Midwife, “Forever”
By Andy O’Connor · April 10, 2020 Merch for this release:
Vinyl LP

Denver musician Madeline Johnston calls the music she makes as Midwife “heaven metal.” In her songs, dream pop, ambient, and lo-fi guitar combine to create the kind of juxtapositions that a term like “heaven metal” implies: lightness and weight, serenity and darkness, divinity and earthiness. Forever begins with Johnston whispering two ominous couplets: “This is really happening to me” and “get the fuck away from me, 2018.” That was the year Colin Ward, Johnston’s close friend, former roommate, and a Denver DIY lifer, passed away at 27. Two years before that, Johnston and Ward were forced to move out of Rhinoceropolis, Denver’s main DIY venue, and a breeding ground for artists. Forever is born from those dual tragedies, both of which also contain several smaller tragedies: loss of home, loss of direction, a sense that the grief will never end. 

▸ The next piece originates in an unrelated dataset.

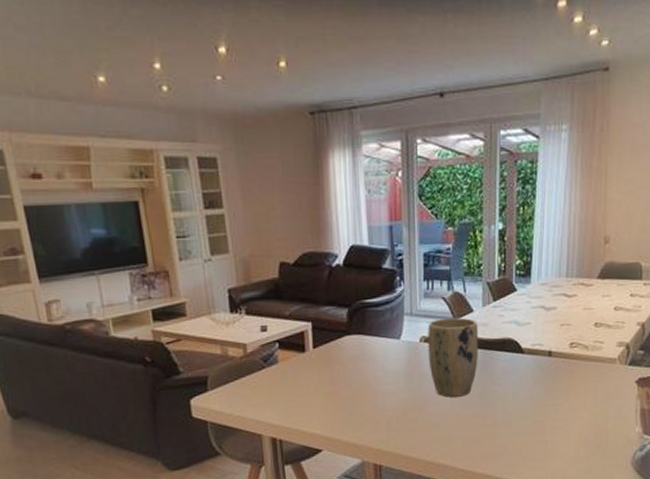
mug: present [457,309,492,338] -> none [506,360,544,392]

Like her Flenser labelmate Planning For Burial, Johnston understands how to use instrumentation and effects to conjure specific emotions. Throughout, she alternates buzzy strumming with sun-streaked swells, and drapes her vocals in funereal reverb, creating a sense of sadness that feels almost boundless. On “Anyone Can Play Guitar,” the banality of twenty-something romance becomes a stark reckoning with loss. “C.R.F.W.” features a recording of Ward reading a poem he wrote, which Johnson follows with a glowing ambient passage. That interlude gives way to “S.W.I.M,” the album’s most devastating song. In it, Johnston—her voice caked in distortion—lets loose an anguished howl, which grows so loud it overpowers the guitars. It’s a bracing moment, one in which Johnston’s sorrow becomes almost tangible. She’s not fighting the loss of a loved one, she’s fighting against the acceptance of life without him. For all its digital effects and carefully manipulated textures, the core of Forever is its broken human heart.